Ojo de mosca 332
Regreso a la Luna
Mosca sin identificar. Clase: Insecta. Subclase: Pterygota. Filo: Endopterygota. Orden: Diptera
Ilustración: revista ¿Cómo ves?
Prácticamente todo el mundo estuvo pendiente de la misión Artemis II de la nasa, que en abril de este año envió a cuatro astronautas en un recorrido alrededor de nuestro satélite natural. Una excelente noticia, no sólo por lo que significa como logro técnico, sino por lo que revela sobre el interés de los ciudadanos del planeta por la ciencia.
Y es que, contra la idea de que la ciencia y la tecnología no le interesan al público general, la atención que recibió Artemis II a nivel global, en todos los medios de comunicación y todos los grupos de edad, fue comparable a la que recibieron las primeras misiones espaciales en los años 60 del siglo pasado.
¿Por qué esta fascinación? En primer lugar, es la primera misión lunar tripulada desde que terminó el programa Apolo en 1972, hace 54 años. Están además el suspenso del despegue y el amarizaje al regreso, y las asombrosas imágenes de la Luna y la Tierra que recibimos. Pero otra razón importante es que hay un afán natural de exploración que caracteriza a nuestra especie. Los humanos somos exploradores por naturaleza. A lo largo de nuestra historia, desde que salimos de nuestra África nativa para conquistar los cinco continentes, nuestro instinto nos ha hecho avanzar siempre hacia lo desconocido en busca de nuevos espacios, nuevas experiencias y nuevas posibilidades de supervivencia y florecimiento.
Más allá de esto, ¿por qué vale la pena regresar a la Luna? Esta frontera espacial, cuyas orillas apenas estamos explorando, es el principio de un viaje a muy largo plazo, que tarde o temprano —si no nos destruimos a nosotros mismos antes— puede decidir la supervivencia de nuestra especie.
Porque nuestro planeta no será eterno. Aun si resiste el daño que le estamos haciendo, y si no es golpeado por algún enorme cometa o la radiación de alguna supernova cercana, algún día tendrá un final inevitable. Según los expertos, esto ocurrirá en unos 7 500 millones de años, cuando el Sol se expanda, hacia el final de su vida, para convertirse en una enorme estrella gigante roja que engullirá la Tierra.

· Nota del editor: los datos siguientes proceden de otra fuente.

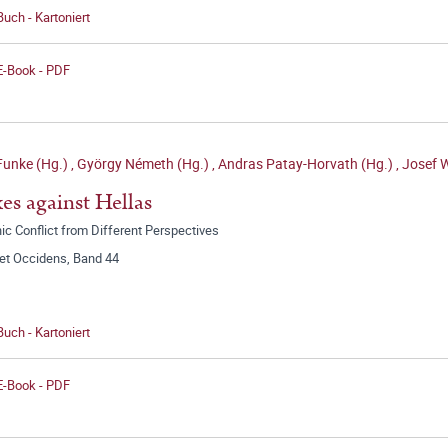
Buch - Kartoniert
E-Book - PDF
Funke (Hg.)
,
György Németh (Hg.)
,
Andras Patay-Horvath (Hg.)
,
Josef W
es against Hellas
ic Conflict from Different Perspectives
 et Occidens, Band 44
Buch - Kartoniert
E-Book - PDF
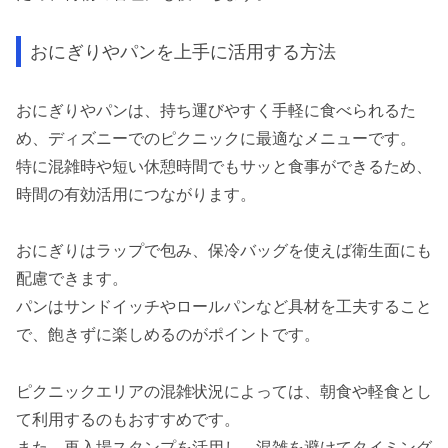
おにぎりやパンを上手に活用する方法
おにぎりやパンは、持ち運びやすく手軽に食べられるた
め、ディズニーでのピクニックに最適なメニューです。
特に混雑時や短い休憩時間でもサッと食事ができるため、
時間の有効活用につながります。
おにぎりはラップで包み、保冷バッグを使えば衛生面にも
配慮できます。
パンはサンドイッチやロールパンなど具材を工夫すること
で、飽きずに楽しめるのがポイントです。
ピクニックエリアの混雑状況によっては、朝食や軽食とし
て利用するのもおすすめです。
また、再入場スタンプを活用し、混雑を避けてタイミング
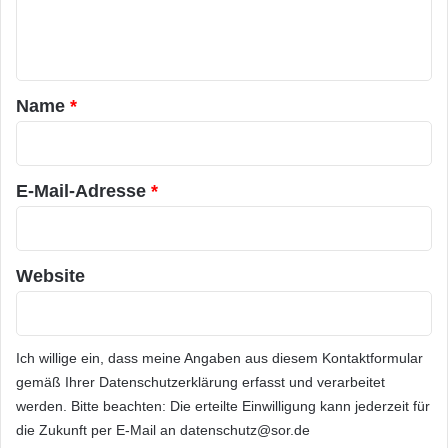
e
n
t
a
Name
*
r
*
E-Mail-Adresse
*
Website
Ich willige ein, dass meine Angaben aus diesem Kontaktformular
gemäß Ihrer
Datenschutzerklärung
erfasst und verarbeitet
werden. Bitte beachten: Die erteilte Einwilligung kann jederzeit für
die Zukunft per E-Mail an datenschutz@sor.de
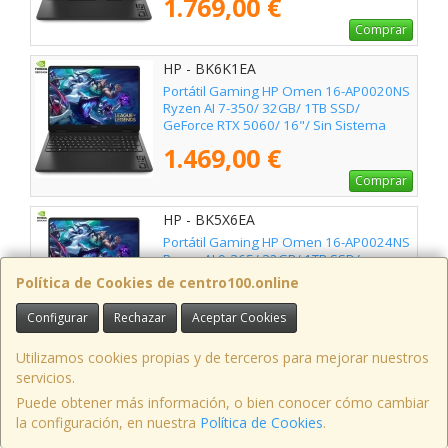
1.769,00 €
Comprar
HP - BK6K1EA
Portátil Gaming HP Omen 16-AP0020NS
Ryzen AI 7-350/ 32GB/ 1TB SSD/
GeForce RTX 5060/ 16"/ Sin Sistema
Operativo
1.469,00 €
Comprar
HP - BK5X6EA
Portátil Gaming HP Omen 16-AP0024NS
Ryzen AI 9-365/ 32GB/ 1TB SSD/
GeForce RTX 5070/ 16"/ Sin Sistema
Política de Cookies de centro100.online
Operativo
1.799,00 €
Configurar
Rechazar
Aceptar Cookies
Comprar
Utilizamos cookies propias y de terceros para mejorar nuestros
HP - BL2B7EA
servicios.
Portátil Gaming HP Victus 15-FA2039NS
Puede obtener más información, o bien conocer cómo cambiar
Intel Core 7-240H/ 16GB/ 1TB SSD/
la configuración, en nuestra
Política de Cookies
.
GeForce RTX 5060/ 15.6"/ Sin Sistema
Operativo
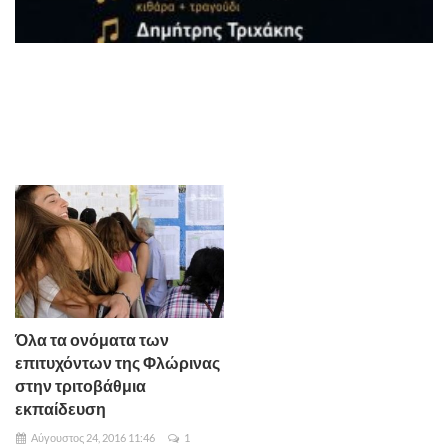
Όλα τα ονόματα των
επιτυχόντων της Φλώρινας
στην τριτοβάθμια
εκπαίδευση
Αύγουστος 24, 2016 11:46
1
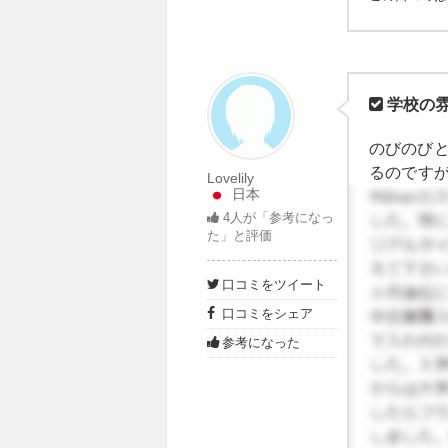
学校の
のびのび
るのです
Lovelily
日本
す。日本
4
人が「参考になっ
遅刻して
た」と評価
のペース
く人がた
口コミをツイート
のって本
口コミをシェア
クラスも
も何も受
参考になった
スをとる
とても楽
してくれ
し、色ん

Puede parecer que falta muchísimo tiempo como para empezar a preocuparnos… pero tomando en cuenta los muchos otros riesgos que corremos como especie, ¿no es mejor comenzar desde ahora a desarrollar los medios para viajar a otros planetas habitables y garantizar así que la raza humana no desaparezca del cosmos?
Y aun si nos resistimos a adoptar esa perspectiva de muy largo plazo, basta considerar los avances tecnológicos desarrollados como consecuencia de los programas espaciales, y que han mejorado el nivel de vida de millones de personas en todo el mundo. Computadoras, nuevos materiales, comunicaciones, procesamiento de alimentos y desechos corporales, redes satelitales de geolocalización (gps, que hoy tenemos en nuestros teléfonos inteligentes), termómetros infrarrojos, espuma con memoria, audífonos inalámbricos… la lista es enorme.
Por eso es tan triste escuchar a personas que todavía se preguntan si el dinero invertido en la exploración espacial ha valido la pena. ¡Nada como mirar al espacio para ampliar nuestras perspectivas!